* Work request
Gather every line in the material below that contains the word "with", and copy each of those lines in full.

Start of Data shown

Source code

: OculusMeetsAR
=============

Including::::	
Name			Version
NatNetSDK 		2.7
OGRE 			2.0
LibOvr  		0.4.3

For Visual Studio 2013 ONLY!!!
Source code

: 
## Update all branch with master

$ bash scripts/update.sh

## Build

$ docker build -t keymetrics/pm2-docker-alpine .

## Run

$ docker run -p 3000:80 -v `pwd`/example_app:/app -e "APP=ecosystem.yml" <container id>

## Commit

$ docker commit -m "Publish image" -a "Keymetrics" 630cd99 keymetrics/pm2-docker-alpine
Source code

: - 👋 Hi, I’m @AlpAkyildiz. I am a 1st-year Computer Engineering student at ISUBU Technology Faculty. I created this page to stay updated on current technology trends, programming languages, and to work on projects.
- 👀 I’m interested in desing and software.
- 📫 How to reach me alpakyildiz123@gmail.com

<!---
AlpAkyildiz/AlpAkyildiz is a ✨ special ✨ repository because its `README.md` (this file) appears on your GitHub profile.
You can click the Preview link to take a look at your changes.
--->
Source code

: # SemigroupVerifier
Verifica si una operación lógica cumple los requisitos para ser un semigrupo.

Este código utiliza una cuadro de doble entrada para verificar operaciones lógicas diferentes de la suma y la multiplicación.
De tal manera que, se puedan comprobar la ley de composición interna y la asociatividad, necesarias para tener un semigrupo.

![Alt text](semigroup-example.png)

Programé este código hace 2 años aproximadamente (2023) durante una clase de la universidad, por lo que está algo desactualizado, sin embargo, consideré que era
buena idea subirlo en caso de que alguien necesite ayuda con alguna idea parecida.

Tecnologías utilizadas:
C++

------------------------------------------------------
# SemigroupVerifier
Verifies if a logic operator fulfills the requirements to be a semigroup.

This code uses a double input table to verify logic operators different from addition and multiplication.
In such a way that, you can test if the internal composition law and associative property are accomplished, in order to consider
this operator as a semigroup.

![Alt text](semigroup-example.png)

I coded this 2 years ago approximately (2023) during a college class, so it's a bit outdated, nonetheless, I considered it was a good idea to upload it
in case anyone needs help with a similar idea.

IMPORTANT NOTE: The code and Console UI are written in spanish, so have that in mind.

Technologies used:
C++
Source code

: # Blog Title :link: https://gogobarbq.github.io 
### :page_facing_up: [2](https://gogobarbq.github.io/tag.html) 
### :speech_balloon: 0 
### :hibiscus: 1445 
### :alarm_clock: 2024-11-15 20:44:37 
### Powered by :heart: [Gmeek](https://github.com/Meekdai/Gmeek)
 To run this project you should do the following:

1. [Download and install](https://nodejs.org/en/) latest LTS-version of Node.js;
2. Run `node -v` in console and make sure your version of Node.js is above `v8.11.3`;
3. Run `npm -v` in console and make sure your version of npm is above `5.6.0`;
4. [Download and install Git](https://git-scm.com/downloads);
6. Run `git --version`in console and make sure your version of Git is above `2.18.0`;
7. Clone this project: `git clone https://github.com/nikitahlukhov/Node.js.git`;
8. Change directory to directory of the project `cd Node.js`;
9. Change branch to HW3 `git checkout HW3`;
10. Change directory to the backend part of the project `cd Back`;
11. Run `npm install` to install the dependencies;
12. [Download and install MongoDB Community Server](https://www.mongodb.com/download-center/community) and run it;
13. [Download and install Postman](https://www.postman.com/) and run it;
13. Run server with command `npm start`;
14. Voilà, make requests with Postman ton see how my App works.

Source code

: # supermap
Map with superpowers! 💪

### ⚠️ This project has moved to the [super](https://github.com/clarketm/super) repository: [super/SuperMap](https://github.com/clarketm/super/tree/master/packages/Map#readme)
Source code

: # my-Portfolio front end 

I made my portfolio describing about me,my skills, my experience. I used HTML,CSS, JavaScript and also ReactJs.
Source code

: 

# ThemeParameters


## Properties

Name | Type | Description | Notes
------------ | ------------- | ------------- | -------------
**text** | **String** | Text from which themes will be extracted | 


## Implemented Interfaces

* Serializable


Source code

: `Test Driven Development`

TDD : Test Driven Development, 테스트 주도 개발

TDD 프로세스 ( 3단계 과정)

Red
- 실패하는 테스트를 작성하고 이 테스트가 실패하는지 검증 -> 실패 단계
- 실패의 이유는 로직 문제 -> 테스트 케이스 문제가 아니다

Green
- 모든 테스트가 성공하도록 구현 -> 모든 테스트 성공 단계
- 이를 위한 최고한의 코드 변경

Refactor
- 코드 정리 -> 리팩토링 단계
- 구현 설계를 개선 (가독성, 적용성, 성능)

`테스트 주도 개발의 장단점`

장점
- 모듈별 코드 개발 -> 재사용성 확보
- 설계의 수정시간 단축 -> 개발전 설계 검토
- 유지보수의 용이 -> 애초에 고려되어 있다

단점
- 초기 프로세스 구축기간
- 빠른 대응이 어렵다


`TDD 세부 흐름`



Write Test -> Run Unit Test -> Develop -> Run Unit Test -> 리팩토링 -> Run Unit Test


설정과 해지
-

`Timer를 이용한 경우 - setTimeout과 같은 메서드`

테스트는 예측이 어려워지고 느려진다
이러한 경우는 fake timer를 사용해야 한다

End of Data shown

* Answer to this problem
## Update all branch with master
in case anyone needs help with a similar idea.
13. Run server with command `npm start`;
14. Voilà, make requests with Postman ton see how my App works.
Map with superpowers! 💪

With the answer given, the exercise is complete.